In J.I. Packer's classic book, Knowing God, he offers some great advice on how to practice believing our identity as God's children. It's found at the conclusion of his chapter entitled, "Sons of God." This just might be one to print off and keep in your Bible for awhile, so you can preach the truth to yourself and prayerfully ponder these questions until you believe in sonship deep down in your bones.
Here it is (italics original):
Do I, as a Christian, understand myself? Do I know my own real identity? My own real destiny? I am a child of God. God is my Father; heaven is my home; every day is one day nearer. My Savior is my brother; every Christian is my brother too.
Say it over and over to yourself first thing in the morning, last thing at night, as you wait for the bus, any time when your mind is free, and ask that you may be enabled to live as one who knows it is all utterly and completely true. For this is the Christian’s secret of –a happy life?—yes, certainly, but we have something both higher and profounder to say. This is the Christian’s secret of a Christian life, and of a God-honoring life, and these are the aspects of the situation that really matter. May this secret become fully yours, and fully mine.
To help us realize more adequately who and what, as children of God, we are and are called to be, here are some questions by which we do well to examine ourselves again and again.
1 John 3:1-3 (emphasis added):
- Do I understand my adoption? Do I value it? Do I daily remind myself of my privilege as a child of God?
- Have I sought full assurance of my adoption? Do I daily dwell on the love of God to me?
- Do I treat God as my Father in heaven, loving, honoring and obeying him, seeking and welcoming his fellowship, and trying in everything to please him, as a human parent would want his child to do?
- Do I think of Jesus Christ, my Savior and my Lord, as my brother too, bearing to me not only a divine authority but also a divine-human sympathy? Do I think daily how close he is to me, how completely he understands me, and how much, as my kinsman-redeemer, he cares for me?
- Have I learned to hate the things that displease my Father? Am I sensitive to the evil things to which he is sensitive? Do I make a point of avoiding them, lest I grieve him?
- Do I look forward daily to that great family occasion when the children of God will finally gather in heaven before the throne of God, their Father, and of the Lamb, their brother and their Lord? Have I felt the thrill of this hope?
- Do I love my Christian brothers and sisters with whom I live day by day, in a way that I shall not be ashamed of when in heaven I think back over it?
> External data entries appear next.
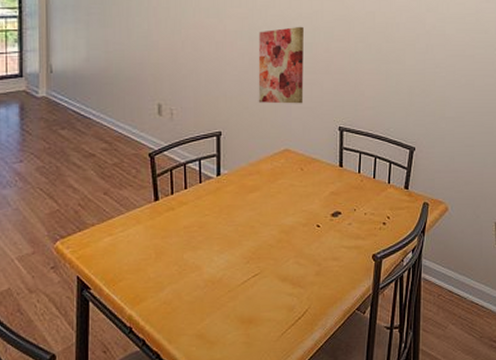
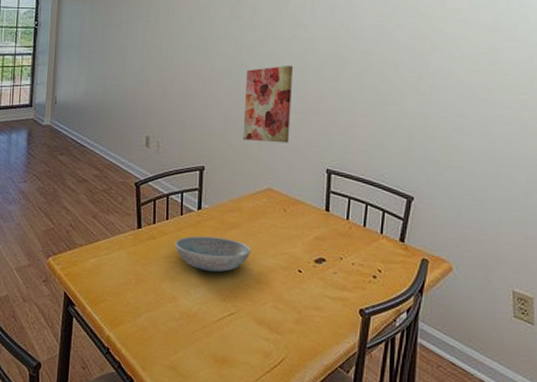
dish: none [196,201,272,237] -> present [175,235,251,272]

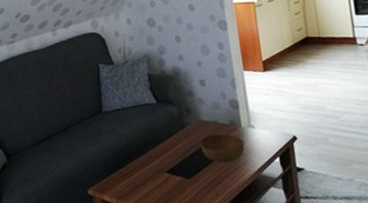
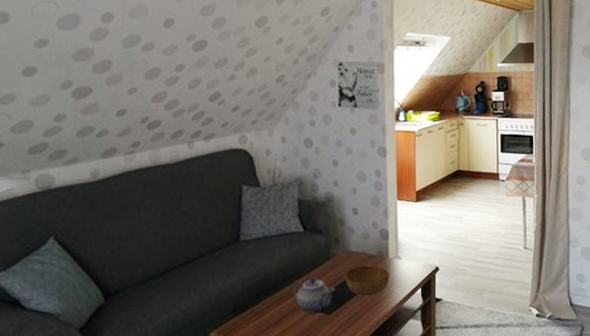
teapot: none [151,144,192,177] -> present [291,277,335,313]

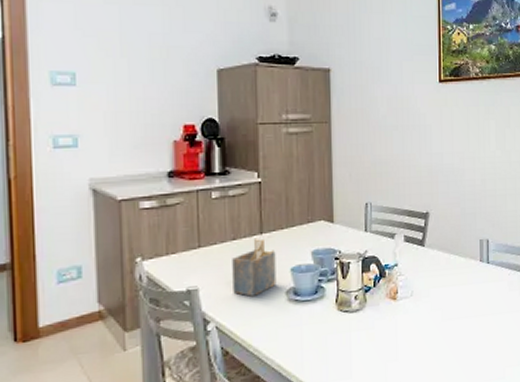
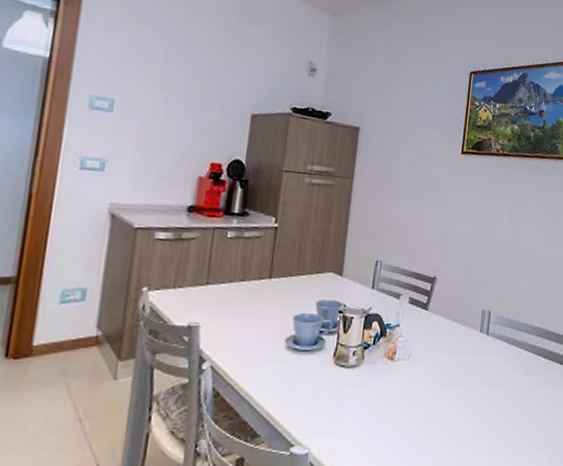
napkin holder: present [232,239,277,297] -> none [233,283,282,340]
- Am I proud of my Father, and of his family, to which by his grace I belong?
- Does the family likeness appear in me? If not, why not?
See what kind of love the Father has given to us, that we should be called children of God; and so we are. The reason why the world does not know us is that it did not know him. Beloved, we are God's children now, and what we will be has not yet appeared; but we know that when he appears we shall be like him, because we shall see him as he is. And everyone who thus hopes in him purifies himself as he is pure.